This shell (bash) script is an automation of the process described in this article and this help documentation.

Once the script has completed, you can then login to the Repository Manager at http://localhost:8081. Navigate to the Repository configuration screen and check that you have something like the following repositories setup.

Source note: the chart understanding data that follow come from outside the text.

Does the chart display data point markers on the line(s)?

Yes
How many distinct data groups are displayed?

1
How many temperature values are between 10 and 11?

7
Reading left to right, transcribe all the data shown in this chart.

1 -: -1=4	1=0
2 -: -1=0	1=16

The Docker group repository

The Docker group repository.

The Docker group repository docker-all is now available on the mirror URL http://localhost:8181.

Configuration of dockerd

The local dockerd agent must be configured to point the cache. This is done either in the command line arguments using the switch --registry-mirror, or using the daemon configuration file /etc/docker/daemon.json. A list of mirrors can be supplied, and they are tried in order, with the final attempt being to bypass using a cache/mirror at all.

{
...
"registry-mirrors" : [
    "http://192.168.178.22:8181"
],
...
}

Test using an image pull such as docker pull busybox. Check your local system logs to see whether there are any messages about skipping to the next end point. This can be found on Linux using journalctl -f and the messages might look like the following:

Dec 15 08:58:57 wattle dockerd[920572]: time="2020-12-14T19:58:57.826247120Z" level=info msg="Attempting next endpoint for pull after error: Get http://192.168.93.12:8181/v2/library/ubuntu/manifests/20.04: unauthorized: authentication required"

Configuration of podman

If using podman for dockerless builds then the configuration file /etc/containers/registries.conf needs to be updated as follows:

unqualified-search-registries = ["docker.io"]

[[registry]]
location = "docker.io"

[[registry.mirror]]
location = "192.168.93.12:8181"
insecure = true